Stable D version?

Chris Cain clcain at uncg.edu
Mon Apr 22 23:41:35 PDT 2013


On Tuesday, 23 April 2013 at 06:24:24 UTC, Mehrdad wrote:
>
> The trouble is that you've already failed before you started.

Also, I'm assuming that this means that you had no intention of 
learning. That's kind of a poor position to be in, IMO. That 
means that I can't help you because you don't want to be helped.

So, I can give you appropriate alternatives (such as tuple) but 
you won't look at it and see "Oh, jeez, that's actually what I've 
been using structs for." (Or not, but I can't ever know that's 
not what you're looking for if you're not going to even try).

And I can't suggest snippets like:

     bool opEquals(T rhs) {
         foreach(i, e; this.tupleof) {
             if(!(e == rhs.tupleof[i]))
                 return false;
         }
         return true;
     }

... Which you could use in a mixin to start building a framework 
of behaviors you can add to _any_ struct to automatically get the 
behavior you want. We also can't discuss adding this as an 
attribute using the new attribute system and adding it to the 
standard library which might be something cool.
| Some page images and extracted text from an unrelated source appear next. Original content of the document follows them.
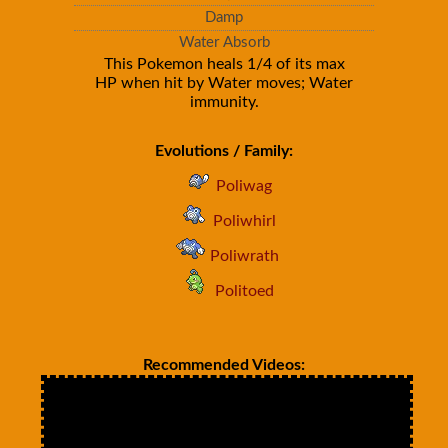
Damp
Water Absorb
This Pokemon heals 1/4 of its max
HP when hit by Water moves; Water
immunity.
Evolutions / Family:
Poliwag
Poliwhirl
Poliwrath
Politoed
Recommended Videos:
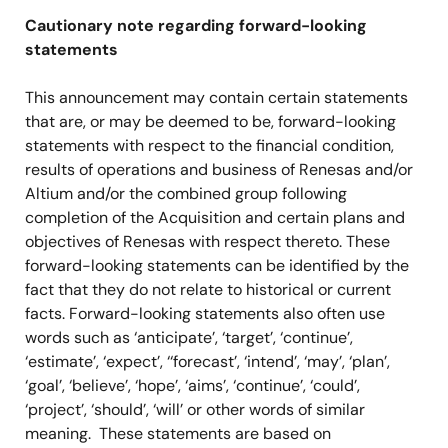
Cautionary note regarding forward-looking
statements
This announcement may contain certain statements
that are, or may be deemed to be, forward-looking
statements with respect to the financial condition,
results of operations and business of Renesas and/or
Altium and/or the combined group following
completion of the Acquisition and certain plans and
objectives of Renesas with respect thereto. These
forward-looking statements can be identified by the
fact that they do not relate to historical or current
facts. Forward-looking statements also often use
words such as ‘anticipate’, ‘target’, ‘continue’,
‘estimate’, ‘expect’, ‘‘forecast’, ‘intend’, ‘may’, ‘plan’,
‘goal’, ‘believe’, ‘hope’, ‘aims’, ‘continue’, ‘could’,
‘project’, ‘should’, ‘will’ or other words of similar
meaning. These statements are based on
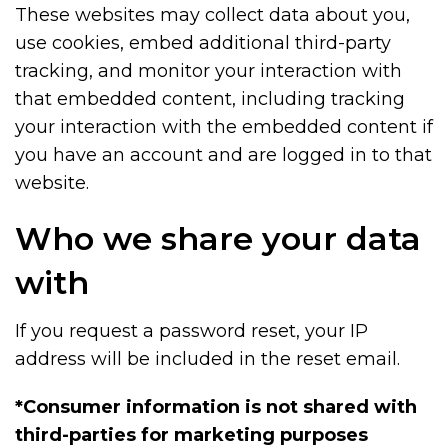
These websites may collect data about you,
use cookies, embed additional third-party
tracking, and monitor your interaction with
that embedded content, including tracking
your interaction with the embedded content if
you have an account and are logged in to that
website.
Who we share your data
with
If you request a password reset, your IP
address will be included in the reset email.
*Consumer information is not shared with
third-parties for marketing purposes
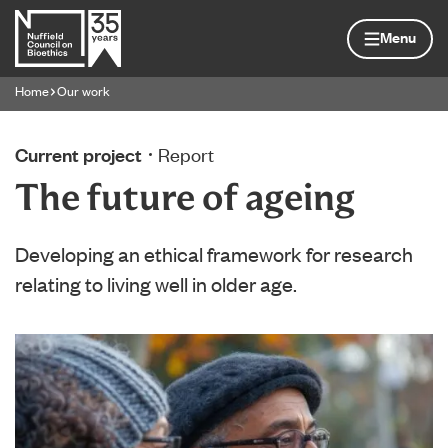
Skip to content
Home page
Menu
Home
Our work
Navigation breadcrumbs
Current project
Report
The future of ageing
Developing an ethical framework for research
relating to living well in older age.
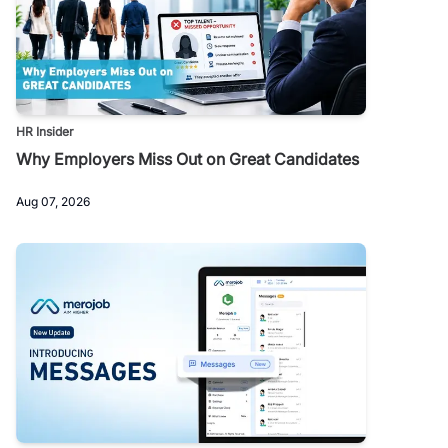
HR Insider
Why Employers Miss Out on Great Candidates
Aug 07, 2026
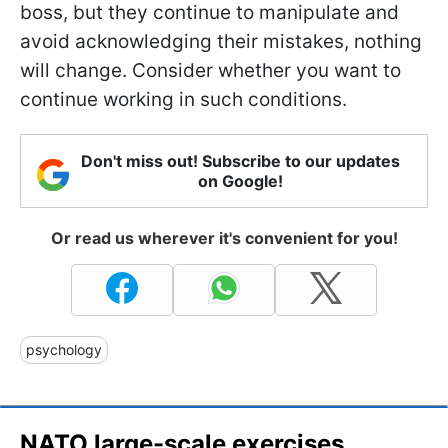
boss, but they continue to manipulate and
avoid acknowledging their mistakes, nothing
will change. Consider whether you want to
continue working in such conditions.
Don't miss out! Subscribe to our updates
on Google!
Or read us wherever it's convenient for you!
psychology
NATO large-scale exercises,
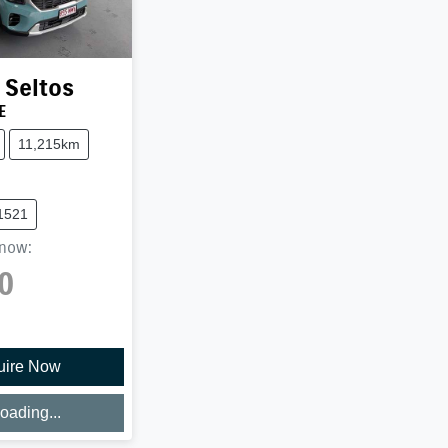
Seltos
E
11,215km
1521
now
:
0
uire Now
oading...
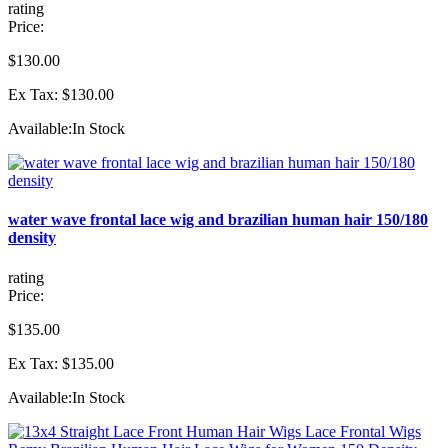
rating
Price:
$130.00
Ex Tax: $130.00
Available:
In Stock
water wave frontal lace wig and brazilian human hair 150/180
density
rating
Price:
$135.00
Ex Tax: $135.00
Available:
In Stock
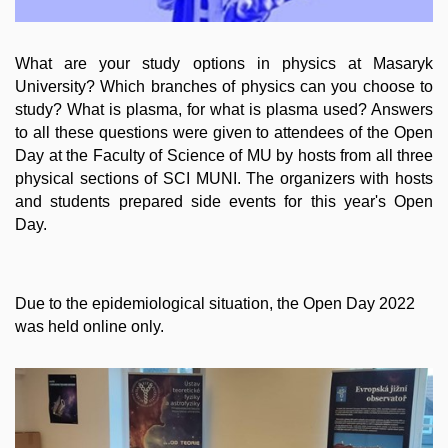
What are your study options in physics at Masaryk
University? Which branches of physics can you choose to
study? What is plasma, for what is plasma used? Answers
to all these questions were given to attendees of the Open
Day at the Faculty of Science of MU by hosts from all three
physical sections of SCI MUNI. The organizers with hosts
and students prepared side events for this year's Open
Day.
Due to the epidemiological situation, the Open Day 2022
was held online only.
No, we have to do it _your_ way and using _your_ understanding, 
instead of cooperating and getting a better result that we can 
both agree on.

All I'm saying is that structs are really basic for a reason. 
They're something you _build_ on. If you don't want to build on 
it (and you want something already somewhat built), you might be 
better served using something that _is_ prebuilt. Or make your 
own platform based on a struct (kinda like how tuples are 
implemented) and solve it that way.

So many solutions to your problem, yet you've already decided 
that changing the language is the only "right" way.